Effects of cloud condensation nuclei and ice nucleating particles on precipitation processes and supercooled liquid in mixed-phase orographic clouds
- 1Atmospheric Science & Global Change Division, Pacific Northwest National Laboratory, Richland, WA 99352, USA
- 2Institute of Earth Sciences, The Hebrew University of Jerusalem, Jerusalem, 91904, Israel
- 3Department of Atmospheric Science, Colorado State University, Fort Collins, CO 80523, USA
Abstract. How orographic mixed-phase clouds respond to the change in cloud condensation nuclei (CCN) and ice nucleating particles (INPs) are highly uncertain. The main snow production mechanism in warm and cold mixed-phase orographic clouds (referred to as WMOCs and CMOCs, respectively, distinguished here as those having cloud tops warmer and colder than −20 °C) could be very different. We quantify the CCN and INP impacts on supercooled water content, cloud phases, and precipitation for a WMOC case and a CMOC case, with sensitivity tests using the same CCN and INP concentrations between the WMOC and CMOC cases. It was found that deposition plays a more important role than riming for forming snow in the CMOC case, while the role of riming is dominant in the WMOC case.
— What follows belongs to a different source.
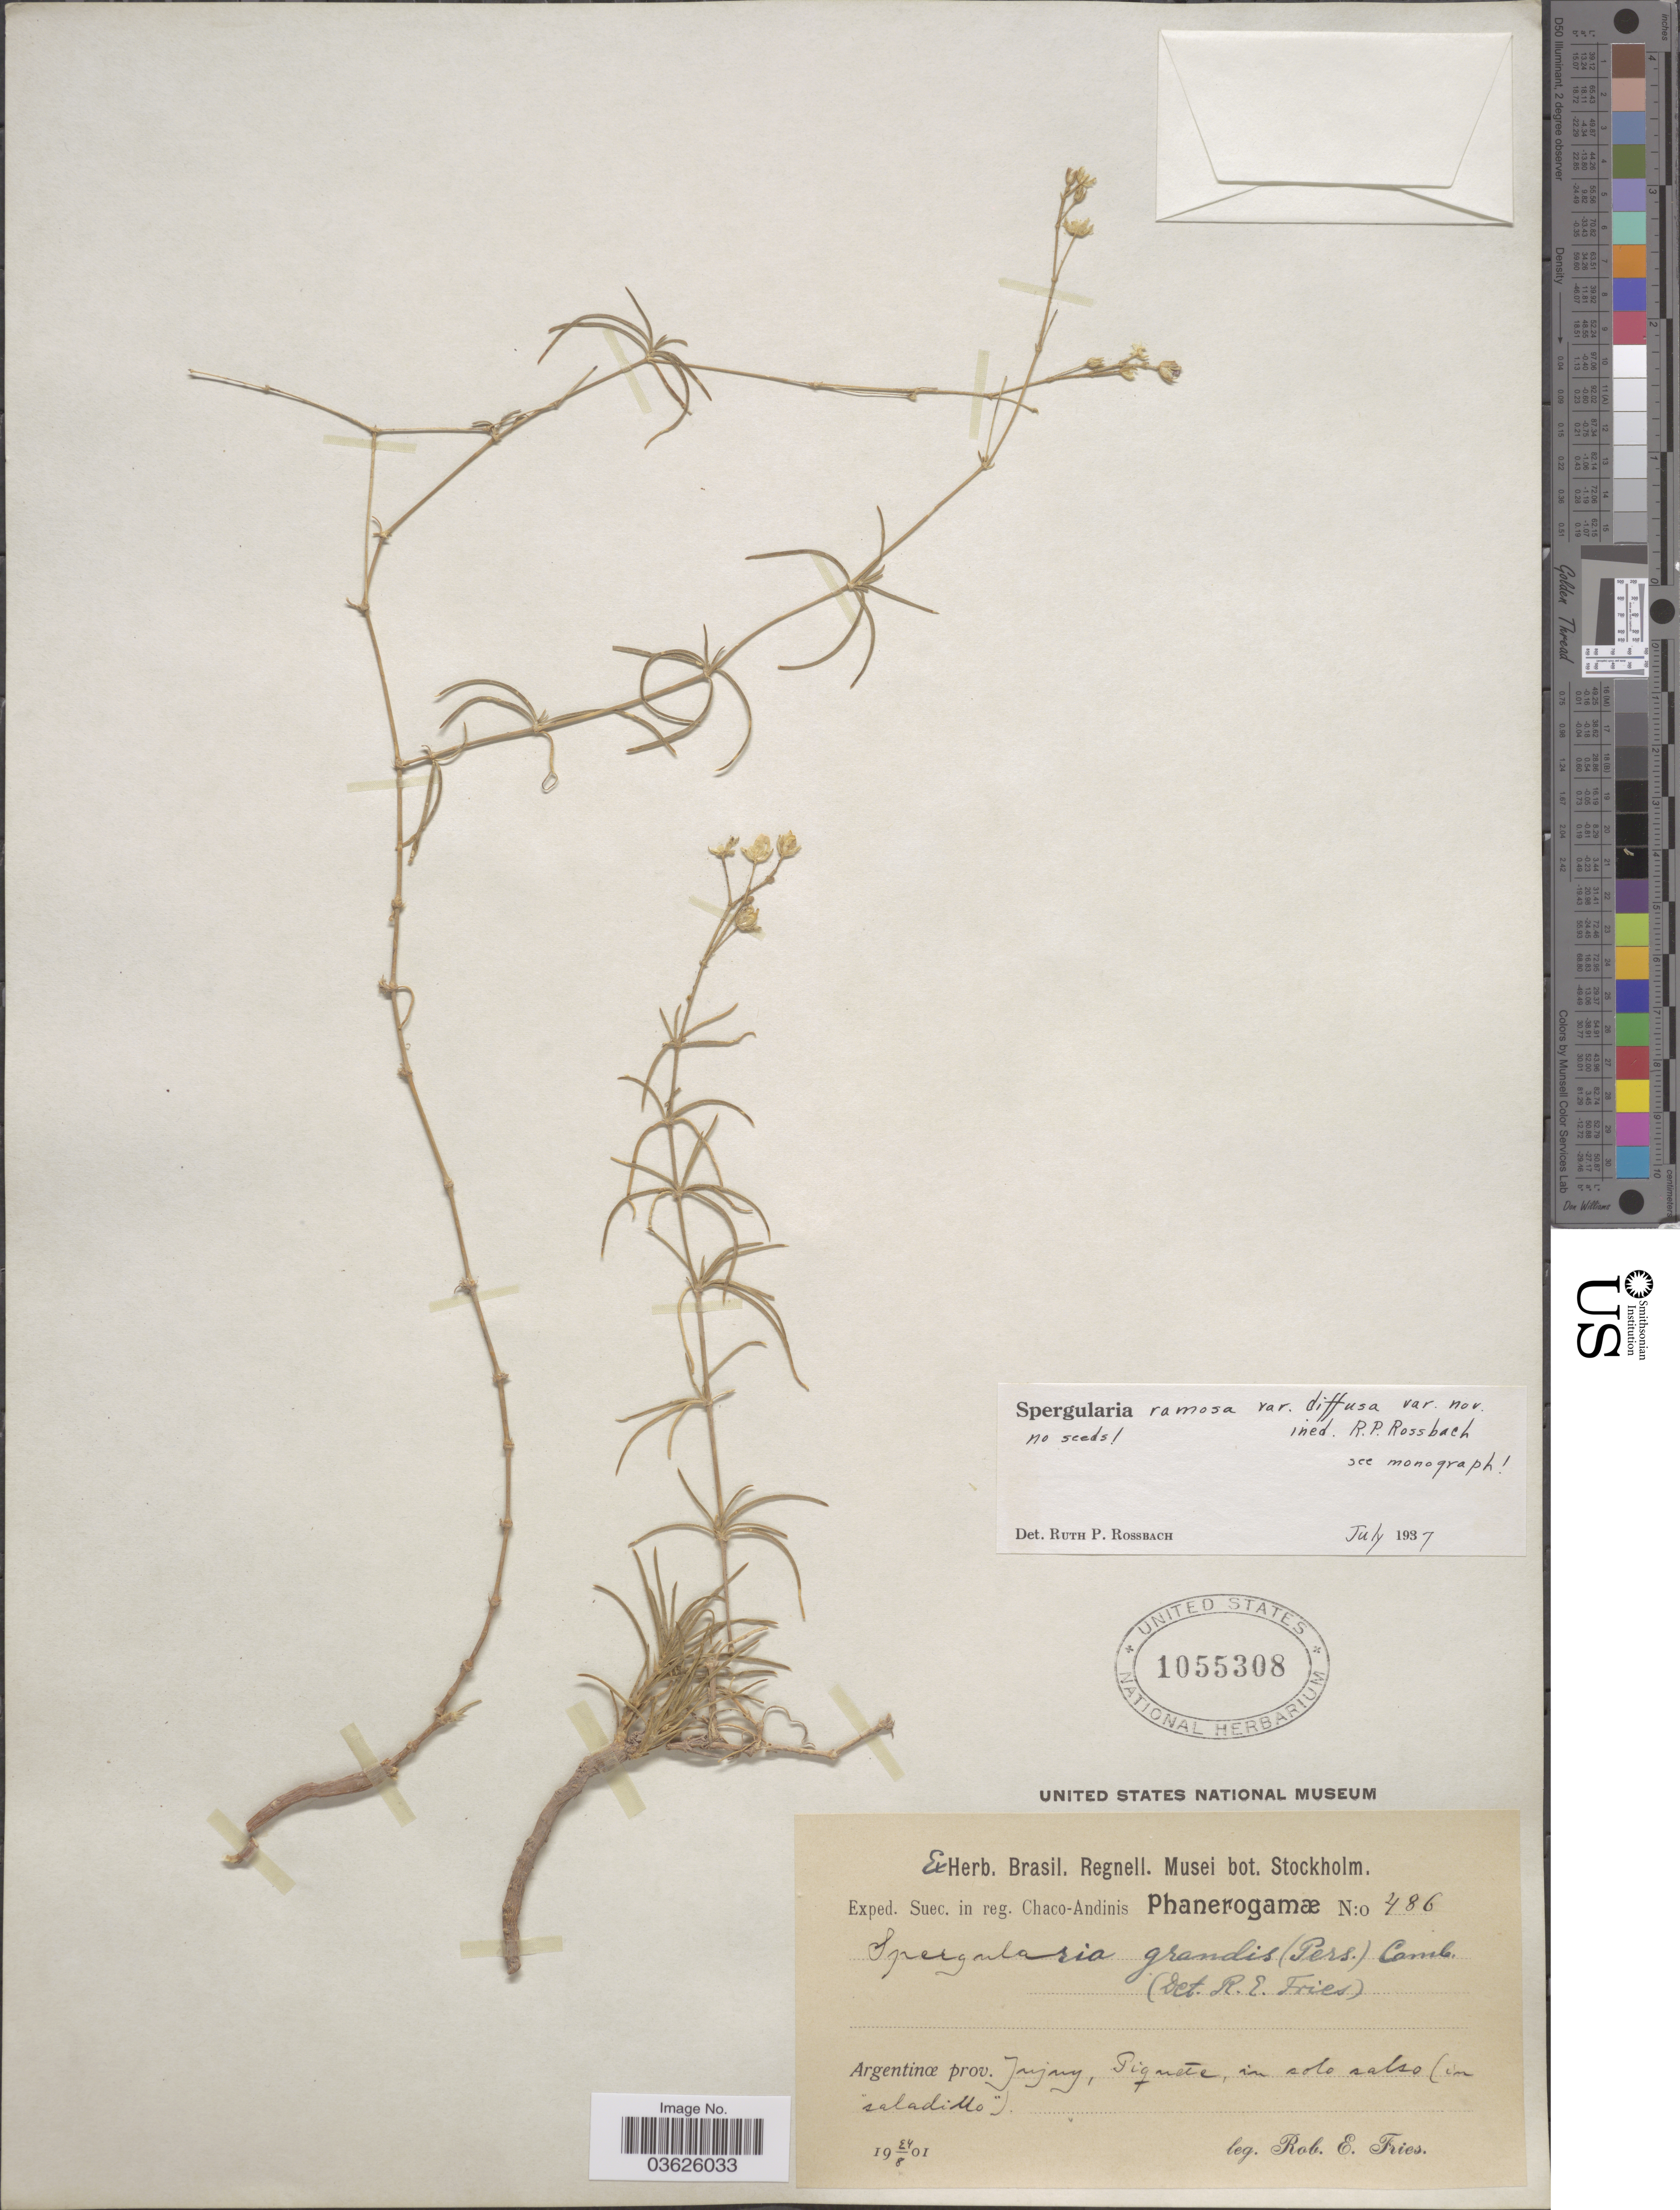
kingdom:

As expected, adding CCN suppresses precipitation, especially in WMOCs and low INPs. However, this reverses strongly for CCN of 1000 cm−3 and larger. We found a new mechanism through which CCN can invigorate mixed-phase clouds over the Sierra Nevada and drastically intensify snow precipitation when CCN concentrations are high (1000 cm−3 or higher). In this situation, more widespread shallow clouds with a greater amount of cloud water form in the Central Valley and foothills west of the mountain range. The increased latent heat release associated with the formation of these clouds strengthens the local transport of moisture to the windward slope, invigorating mixed-phase clouds over the mountains, and thereby producing higher amounts of snow precipitation. Under all CCN conditions, increasing the INPs leads to decreased riming and mixed-phase fraction in the CMOC as a result of liquid-limited conditions, but has the opposite effects in the WMOC as a result of ice-limited conditions. However, precipitation in both cases is increased by increasing INPs due to an increase in deposition for the CMOC but enhanced riming and deposition in the WMOC. Increasing the INPs dramatically reduces supercooled water content and increases the cloud glaciation temperature, while increasing CCN has the opposite effect with much smaller significance.